Yeah but??? WTH
This week, Zandi let Fortune know that Moody’s Analytics was downgrading its initial forecast. Over the coming year, Zandi now predicts U.S. house prices will shift somewhere between 0% to -5%. Heading into June, Moody’s Analytics expected U.S. house prices to remain unchanged over the coming year.
If a recession hits, Moody’s Analytics expects those 183 significantly overvalued regional housing markets to decline by -15% to -20%.
I am waiting for this to happen.
…markets like Boise (overvalued by 72%), Charlotte (overvalued by 66%), and Austin (overvalued by 61%).
Nice try. Austin is not a zoom town. Boise is. If I am not wrong, their formula use median income of the city population. Many of the purchases made in the last two years are by incoming techies whose median income is much higher than the median income of the city population. Compute using techies’ median income, housing is not overvalued The issue is for zoom towns like Boise, with back to office (hybrid), these techies can’t stay in zoom towns.
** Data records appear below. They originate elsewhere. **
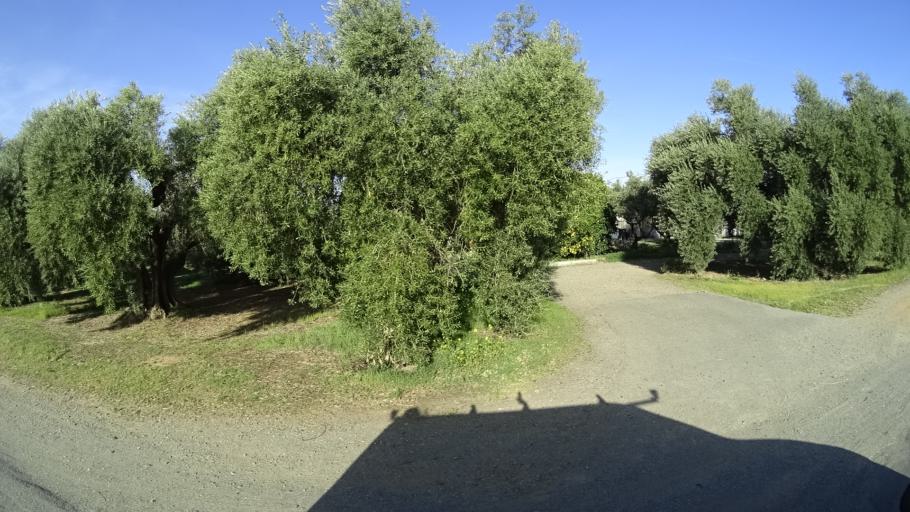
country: US
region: California
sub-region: Glenn County
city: Orland
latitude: 39.7305
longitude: -122.2345
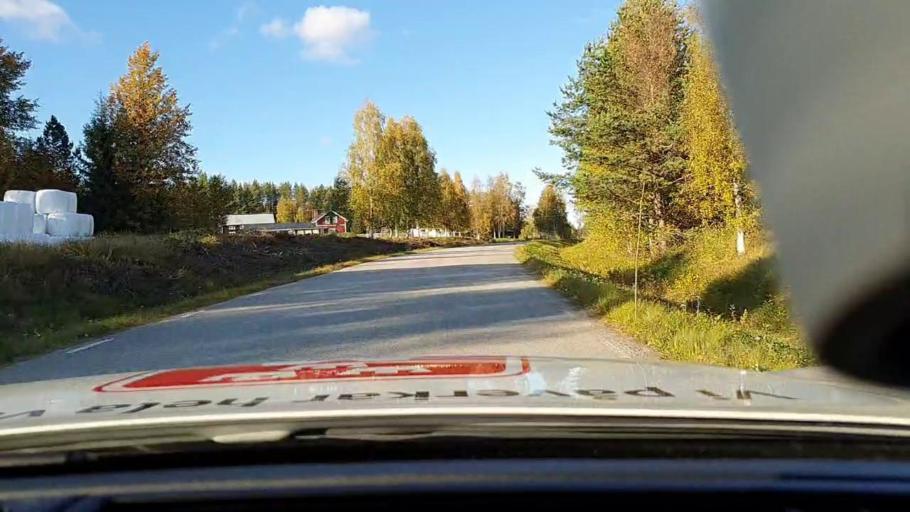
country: SE
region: Norrbotten
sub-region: Pitea Kommun
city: Norrfjarden
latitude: 65.5271
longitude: 21.4873
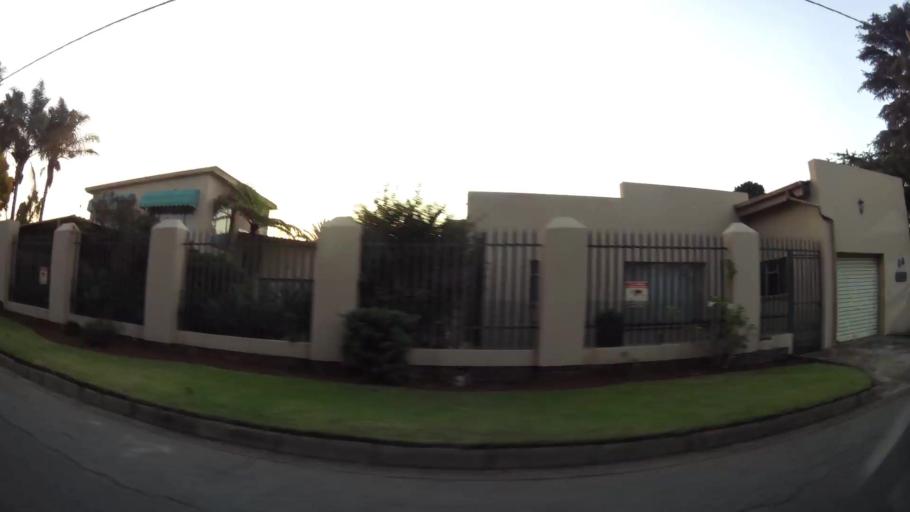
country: ZA
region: Gauteng
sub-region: Ekurhuleni Metropolitan Municipality
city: Tembisa
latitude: -26.0595
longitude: 28.2317
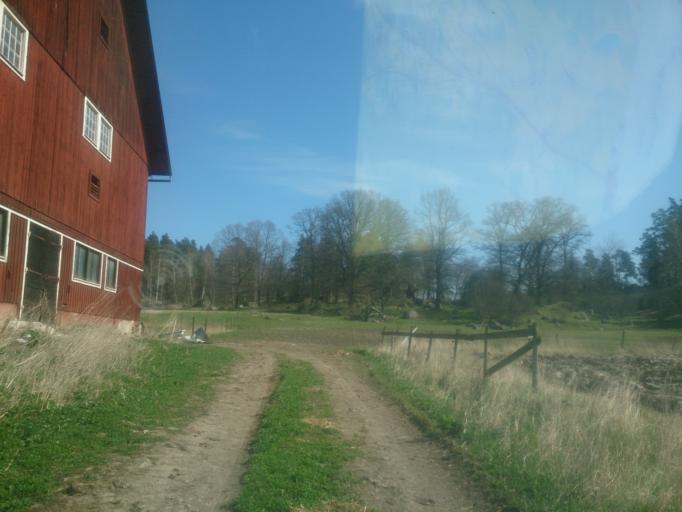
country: SE
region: OEstergoetland
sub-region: Linkopings Kommun
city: Sturefors
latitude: 58.3039
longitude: 15.8598
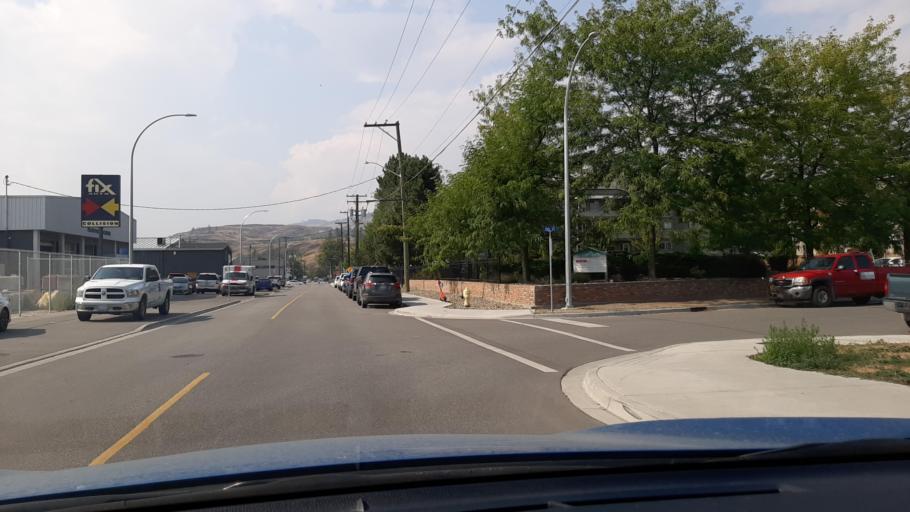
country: CA
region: British Columbia
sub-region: Regional District of North Okanagan
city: Vernon
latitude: 50.2688
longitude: -119.2693
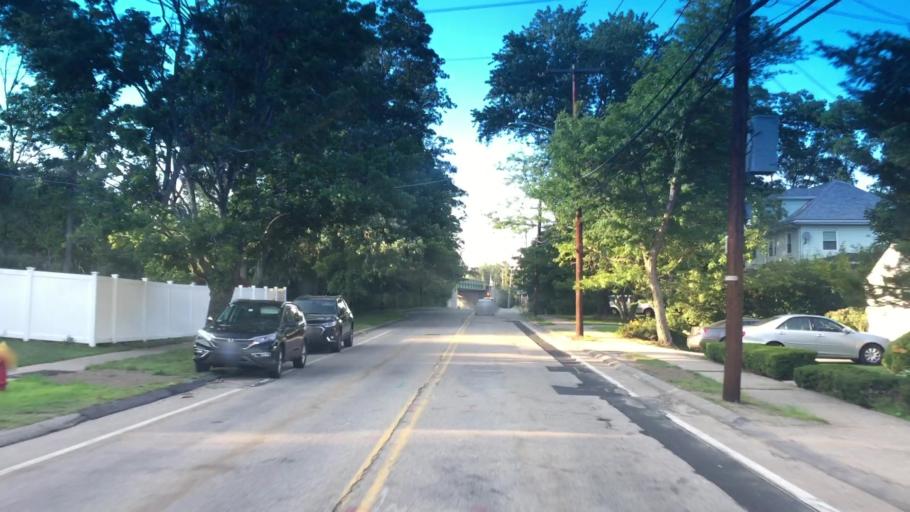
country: US
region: Massachusetts
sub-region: Norfolk County
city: Norwood
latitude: 42.2117
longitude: -71.1908
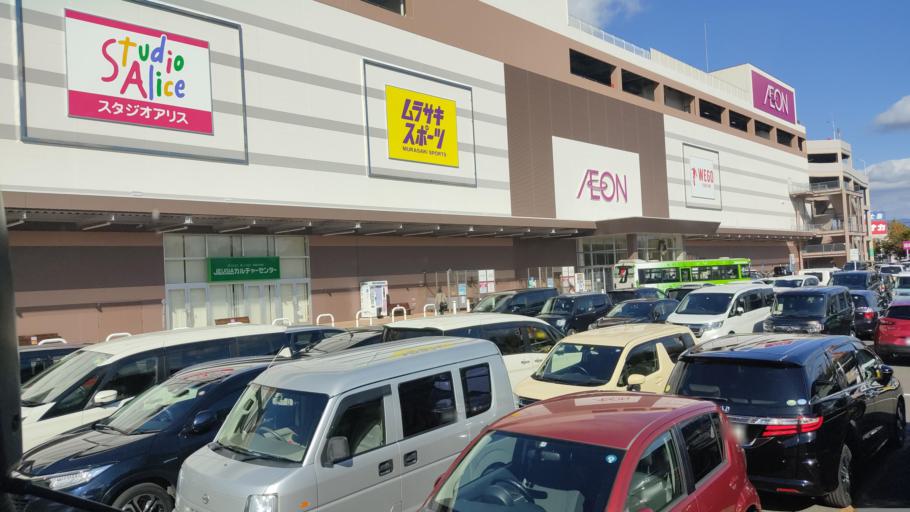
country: JP
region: Iwate
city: Morioka-shi
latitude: 39.6827
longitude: 141.1286
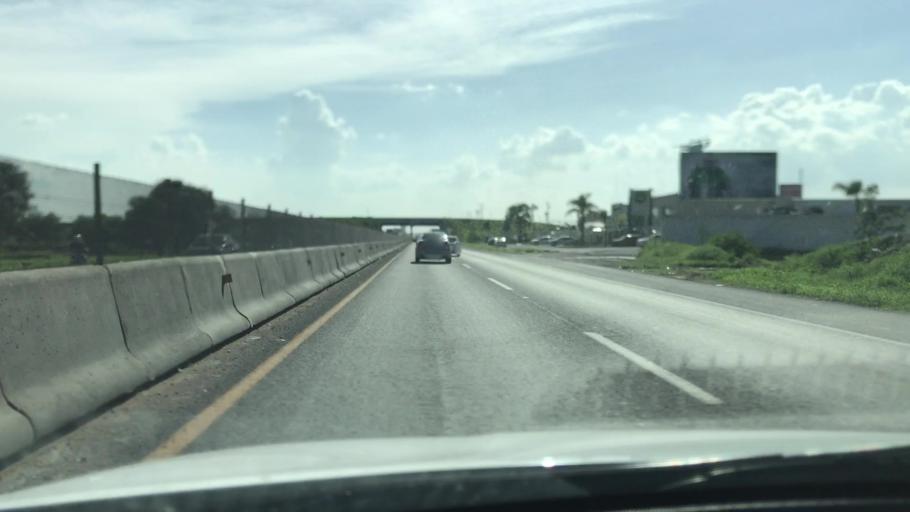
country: MX
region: Guanajuato
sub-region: Celaya
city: Colonia Pedro Maria Anaya
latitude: 20.5173
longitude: -100.8682
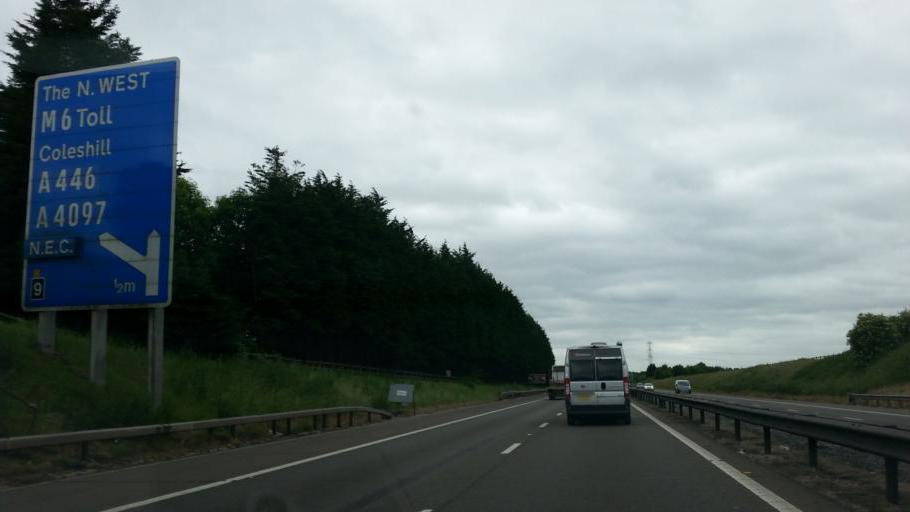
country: GB
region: England
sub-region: Warwickshire
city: Curdworth
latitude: 52.5530
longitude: -1.7127
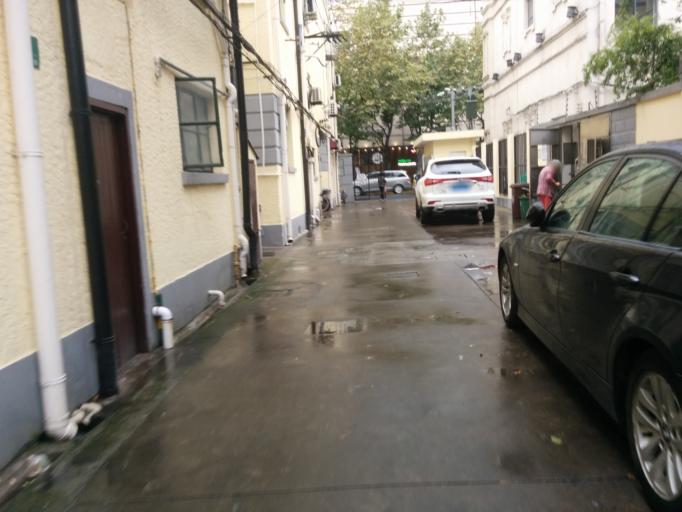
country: CN
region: Shanghai Shi
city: Shanghai
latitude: 31.2262
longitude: 121.4466
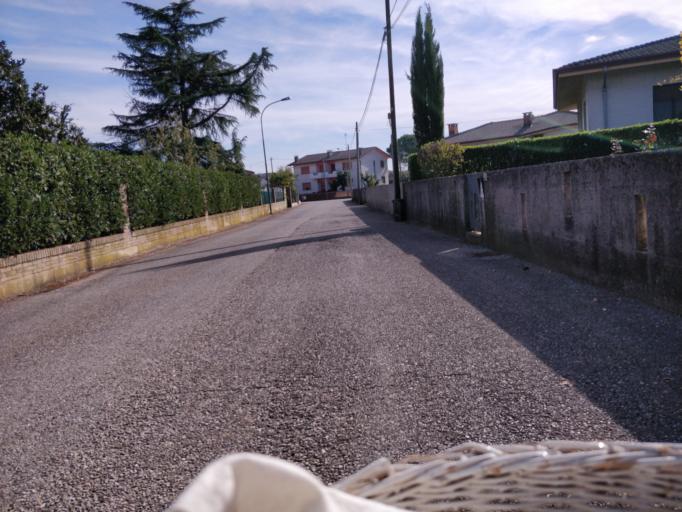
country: IT
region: Friuli Venezia Giulia
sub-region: Provincia di Udine
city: Bertiolo
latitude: 45.9410
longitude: 13.0476
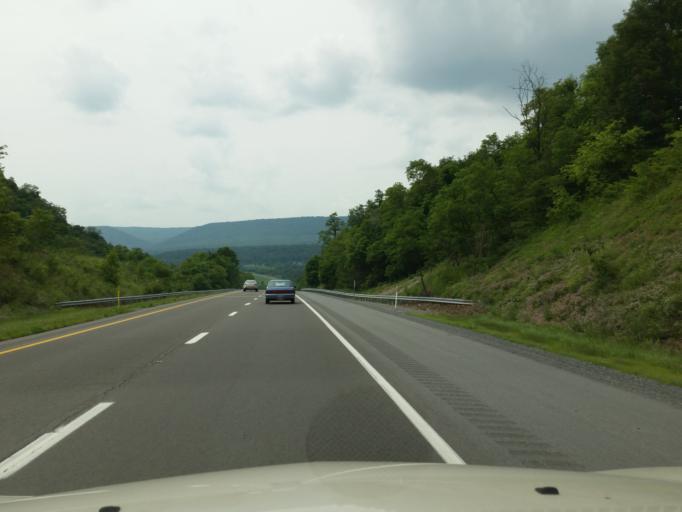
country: US
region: Pennsylvania
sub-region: Juniata County
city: Mifflintown
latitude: 40.5953
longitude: -77.3789
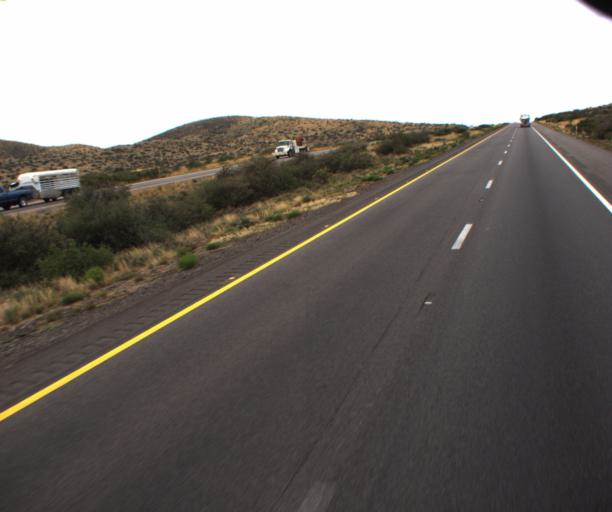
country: US
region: Arizona
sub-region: Cochise County
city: Willcox
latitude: 32.1185
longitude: -110.0183
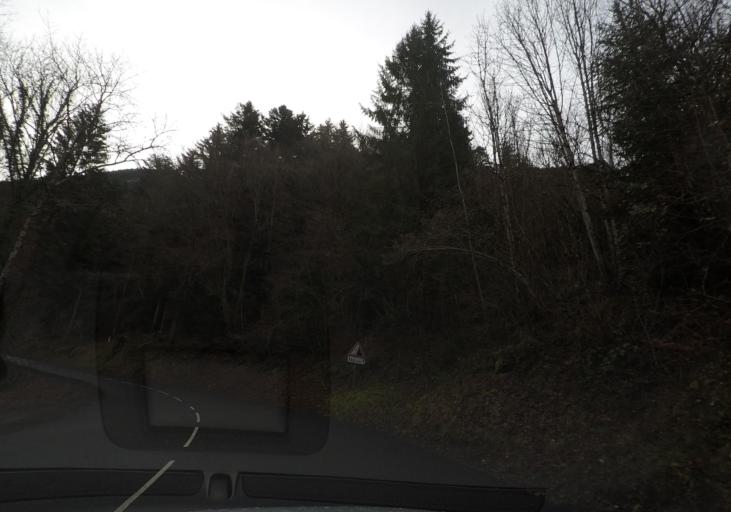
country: FR
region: Rhone-Alpes
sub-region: Departement de la Haute-Savoie
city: Ayse
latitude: 46.0601
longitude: 6.4363
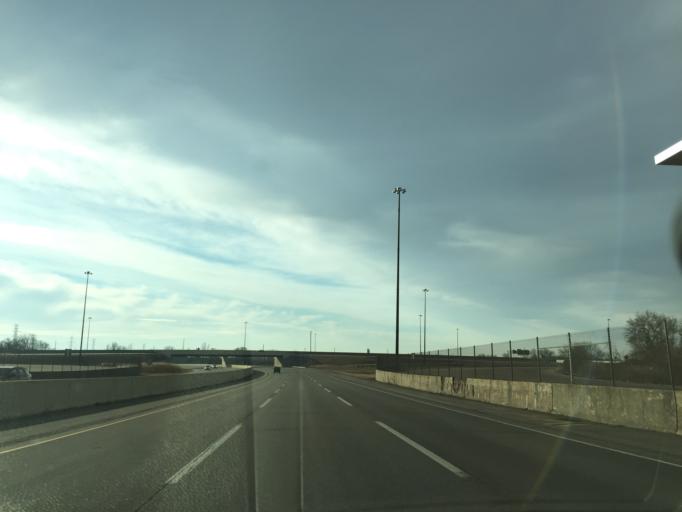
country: US
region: Indiana
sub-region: Lake County
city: Gary
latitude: 41.5923
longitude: -87.3051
“It’s pretty straightforward: As long as mortgage rates remain elevated, housing transactions (i.e., home sales) will remain sluggish. Home prices are a different story. While homebuilders and investors might be more inclined to cut prices, average joe sellers will resist doing so. There’s an emotional element: Sellers don’t want to give up on the number in their head. Not to mention, a solid job market means sellers aren’t desperate. All of that seller hesitancy, coupled with uncertainty surrounding inflation and the broader economy, explains why so many forecasters remain split on the trajectory for home prices.”
I should start charging people who are copying what I said back in March.
Home prices fell for the first time in 3 years last month – and it was the biggest decline since 2011
Some local markets are seeing even steeper declines over the last few months. San Jose, California, saw the largest, with home prices now down 10% in recent months, followed by Seattle (-7.7%), San Francisco (-7.4%), San Diego (-5.6%), Los Angeles (-4.3%) and Denver (-4.2%).